Metadata-Version: 2.1
Name: gpx_vis
Version: 0.3.2
Summary: Visualising your completed Komoot tours
Author-email: Jia Wei Teh <jiaweiteh.astro@gmail.com>
Classifier: Programming Language :: Python :: 3
Classifier: Operating System :: OS Independent
Requires-Python: >=3.8
Description-Content-Type: text/markdown
License-File: LICENSE
Requires-Dist: folium
Requires-Dist: numpy
Requires-Dist: pandas
Requires-Dist: humanfriendly
Requires-Dist: reverse_geocode
Requires-Dist: matplotlib
Requires-Dist: vincenty
Requires-Dist: altair
Requires-Dist: gpxpy

About `gpx_vis`
===============

`gpx_vis` enables simple and convenient visualisation of your cycling or hiking tours.

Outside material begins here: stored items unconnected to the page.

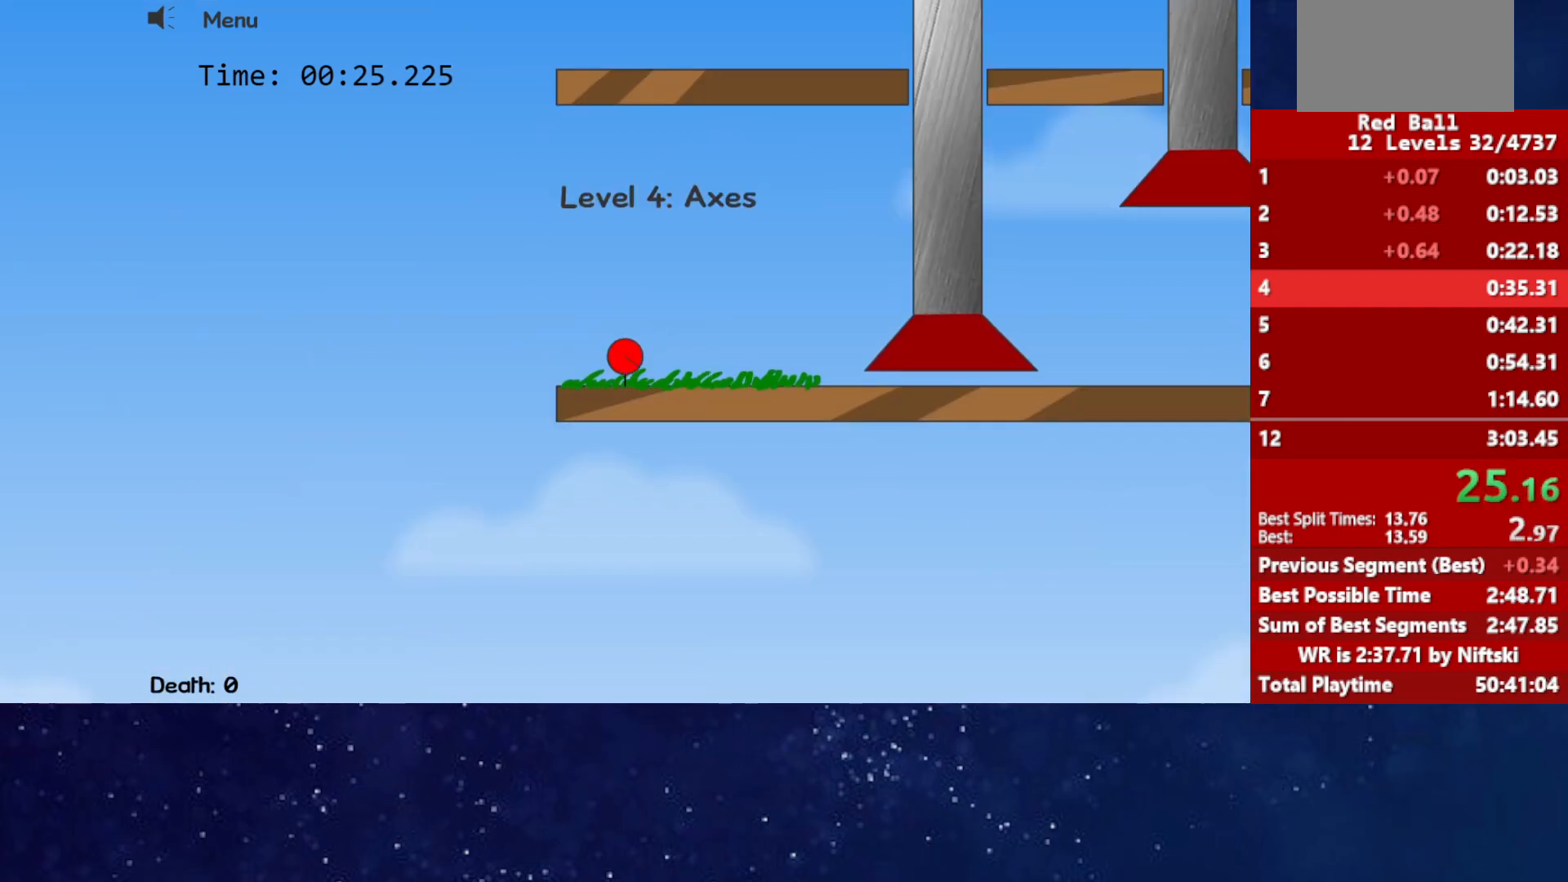
{"keys": [], "events": []}
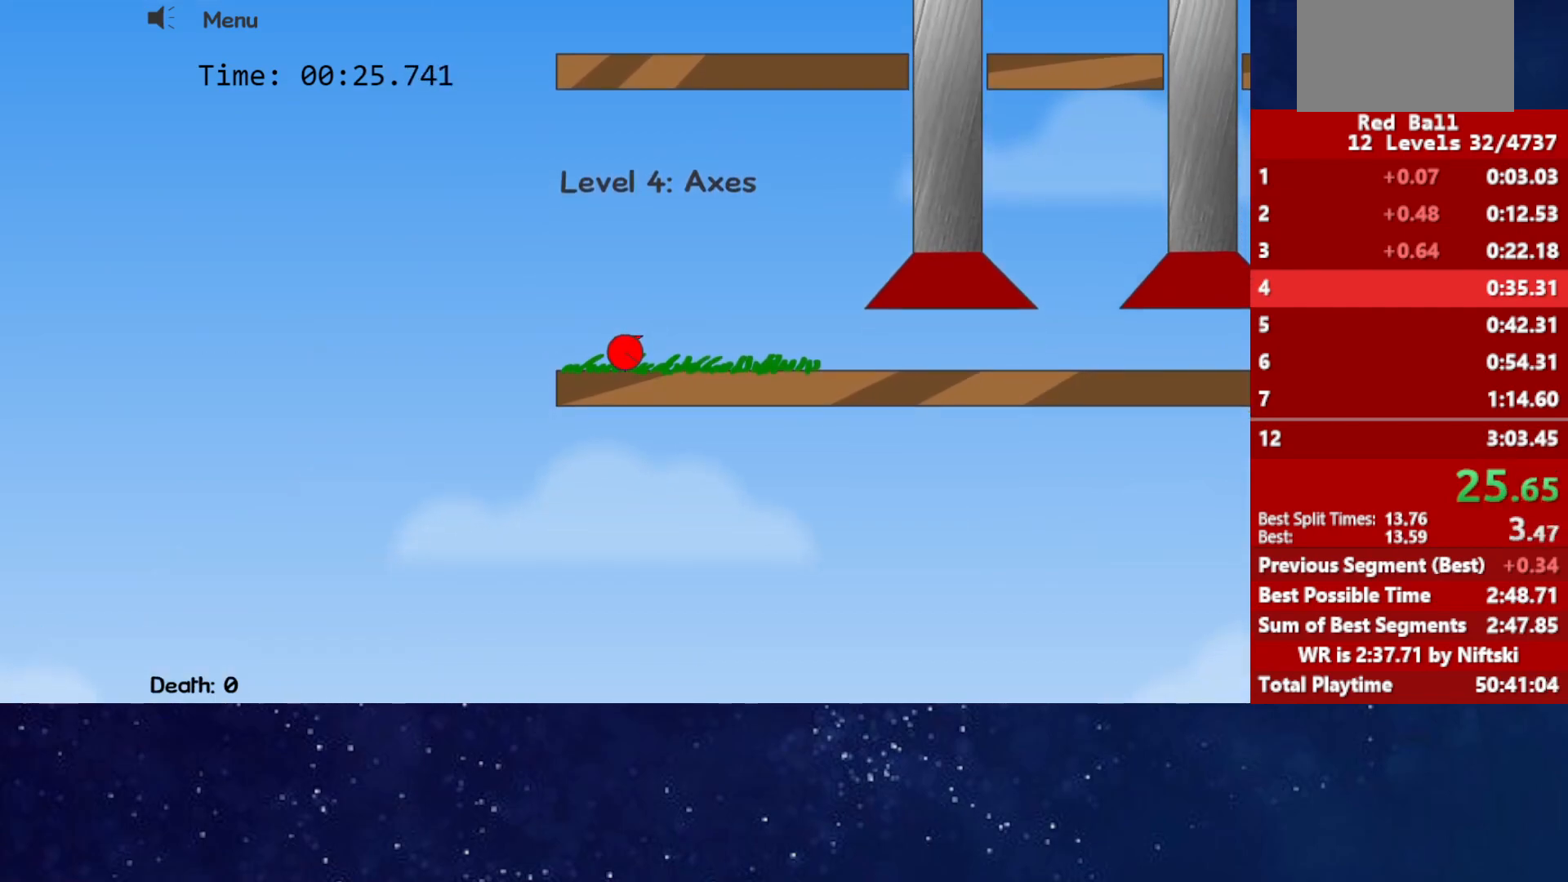
{"keys": ["right"], "events": [[167, "right", "down"]]}
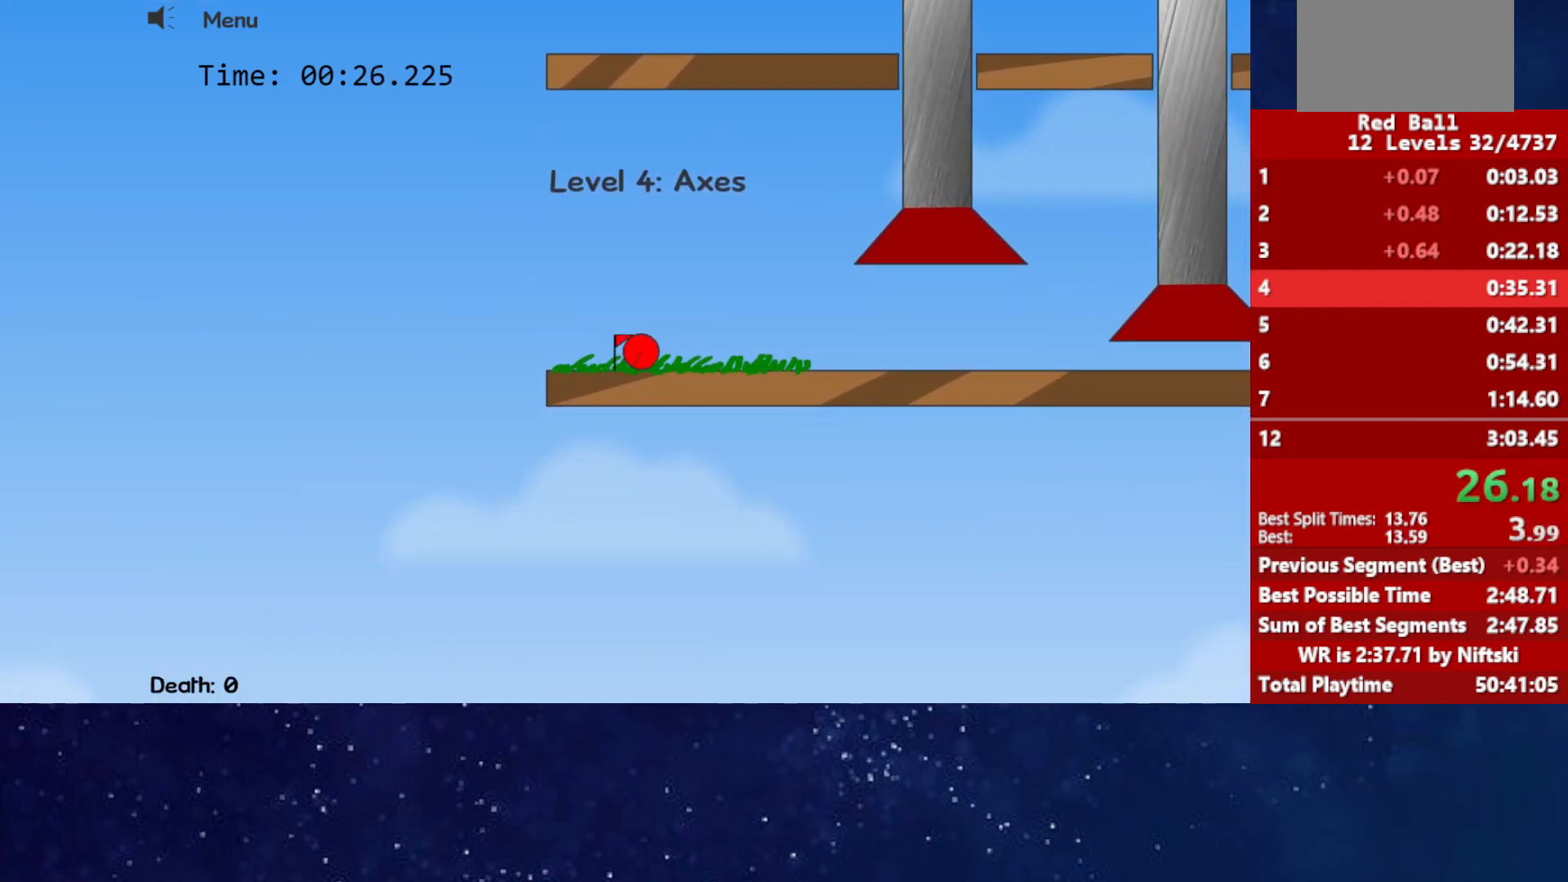
{"keys": ["right"], "events": []}
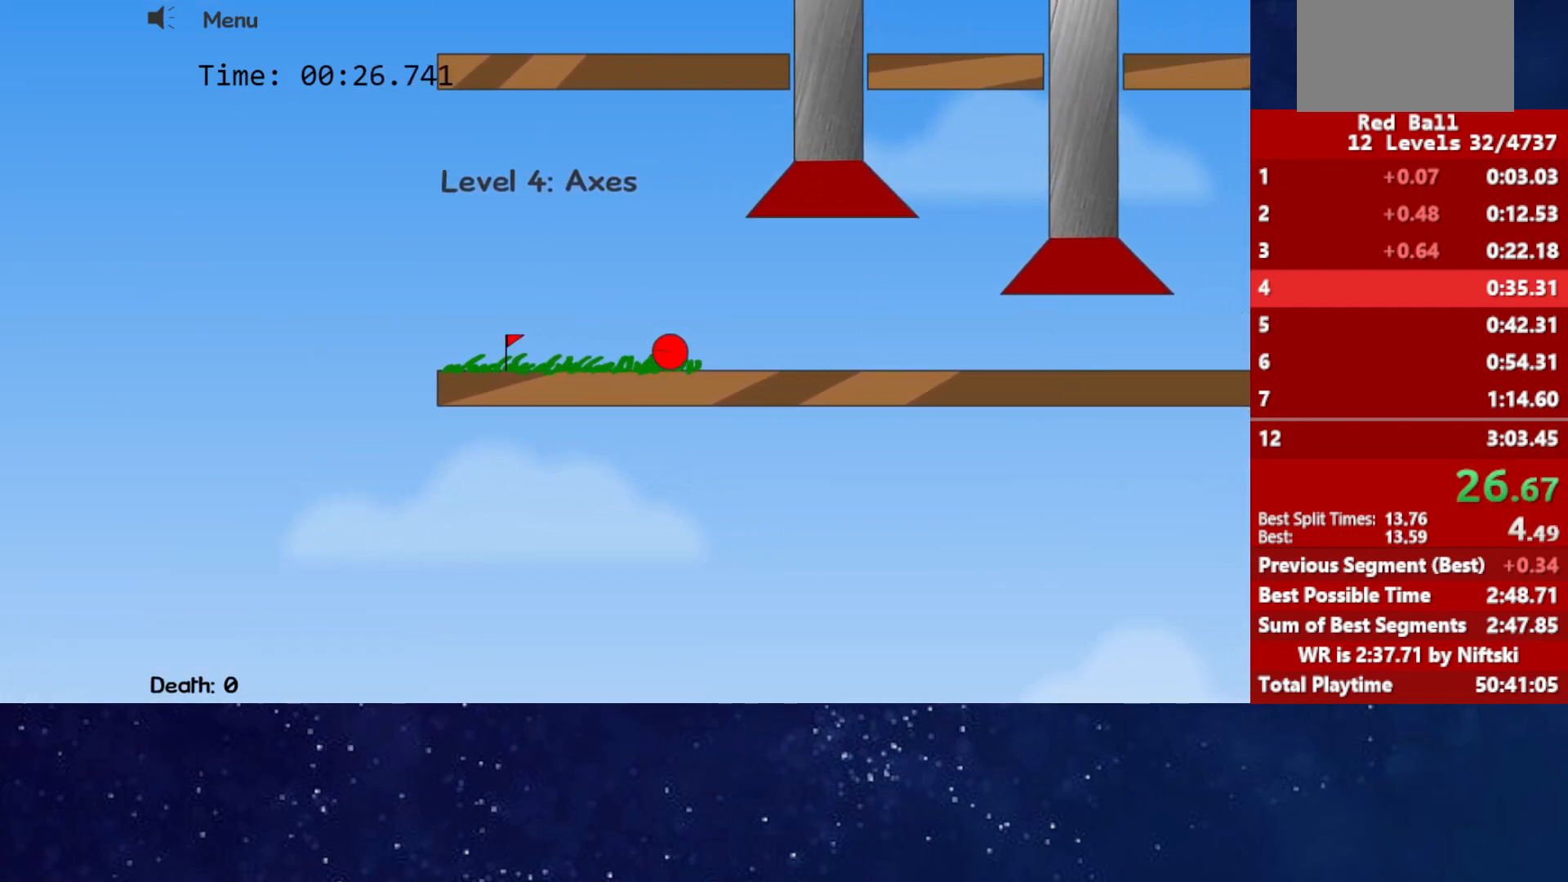
{"keys": ["right"], "events": []}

Important note: Currently, it exclusively supports .GPX files generated from completed paths in Komoot. Please be aware that this tool is still in development.

Install
-------

```bash
pip install gpx_vis
```

Update to the latest version:

```bash
pip install gpx_vis --upgrade
```

Instantiate
-----------

```python
from gpx_vis import Track

track = Track(pathname)
```

`pathname` serves as a reference to either a single `.gpx` file or a directory.
If a directory path is provided, all .gpx files contained within that directory
will be merged, but retain their original metadata (e.g., different tracks remain separated).
This allows users to overlay multiple tracks onto a single map, 
providing a comprehensive summary of the data being analyzed.

Map creation
------------

```python
track.create_map(filename)
```

This generates an HTML file saved under `filename`, which contains an interactive map.
Users can hover over routes or click on final waypoints (flags) for additional information.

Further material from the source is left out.